* **Task instructions**: Reproduce every line of the material below word for word, omitting the pictures.

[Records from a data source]
◇ ◇ ◇ ◇ ◇ ◇ ◇

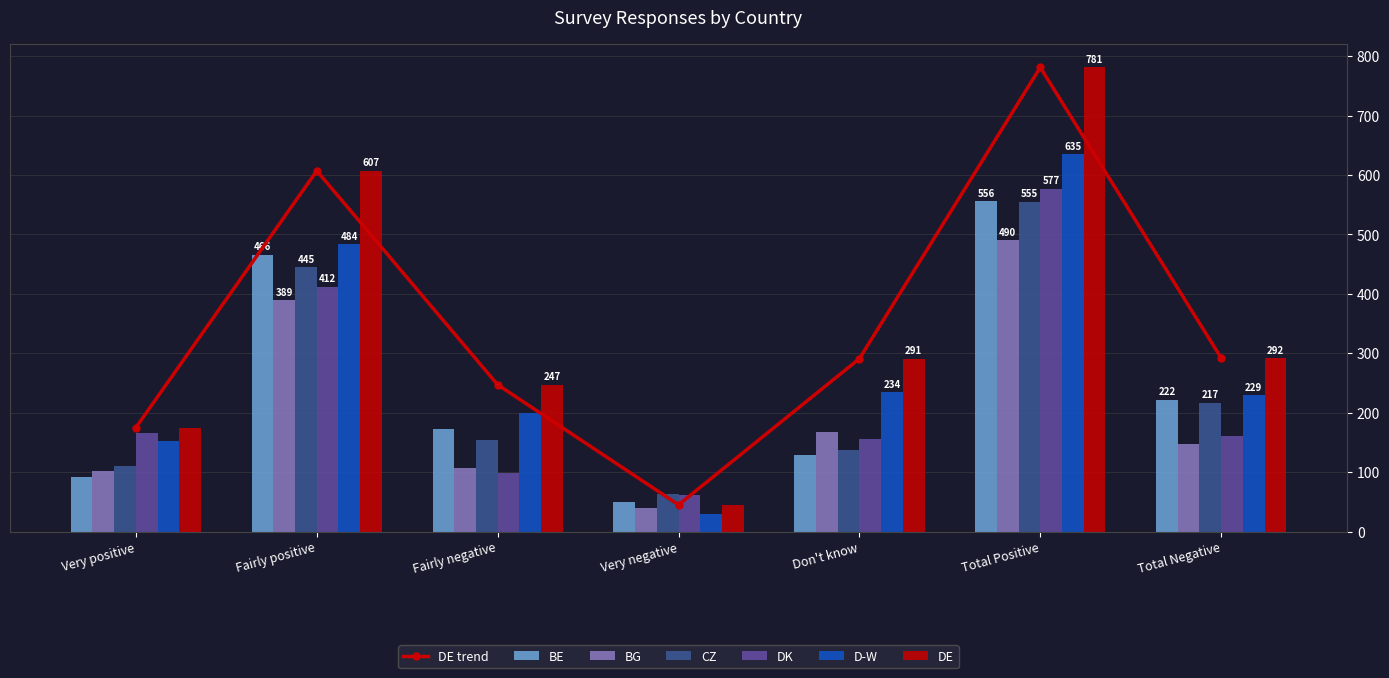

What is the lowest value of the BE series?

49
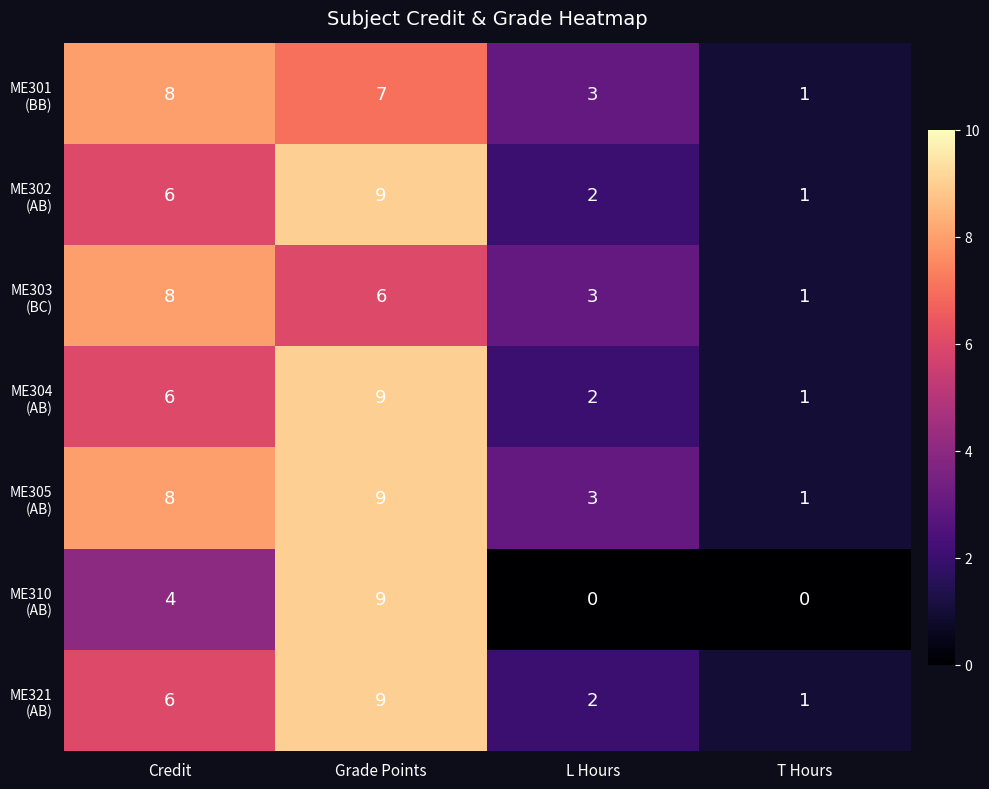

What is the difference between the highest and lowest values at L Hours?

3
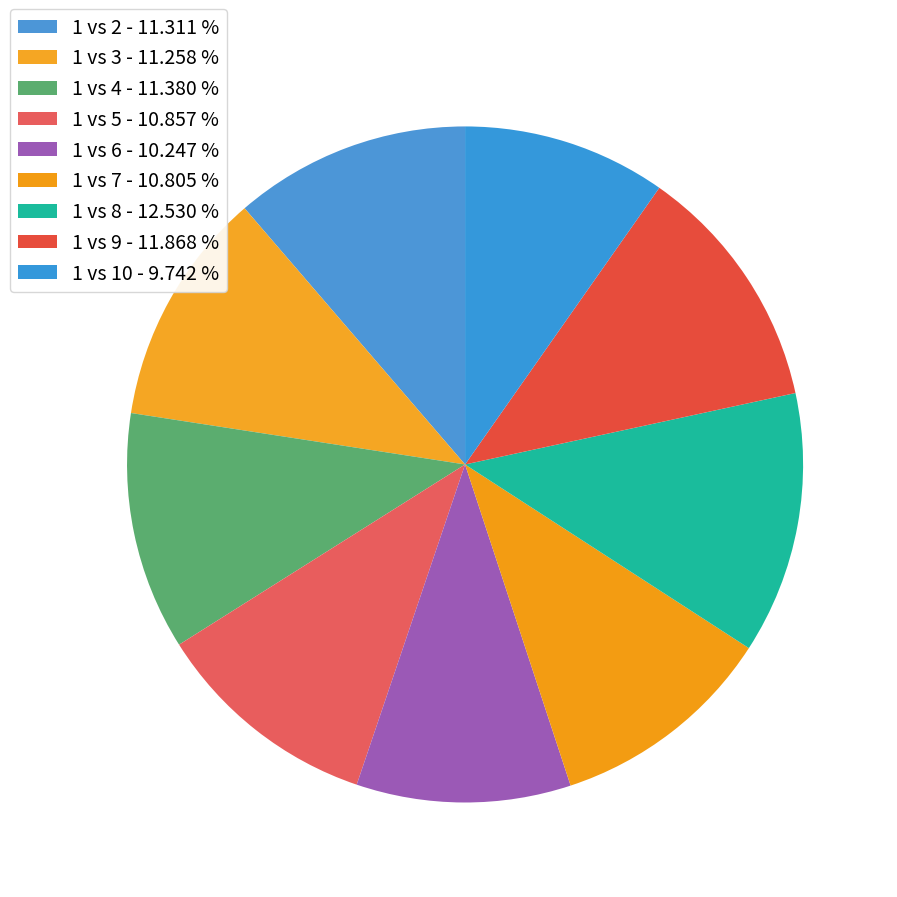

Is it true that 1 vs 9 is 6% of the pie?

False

◇ ◇ ◇ ◇ ◇ ◇ ◇

* **Response box**:
What is the lowest value of the BE series?

49

What is the difference between the highest and lowest values at L Hours?

3

Is it true that 1 vs 9 is 6% of the pie?

False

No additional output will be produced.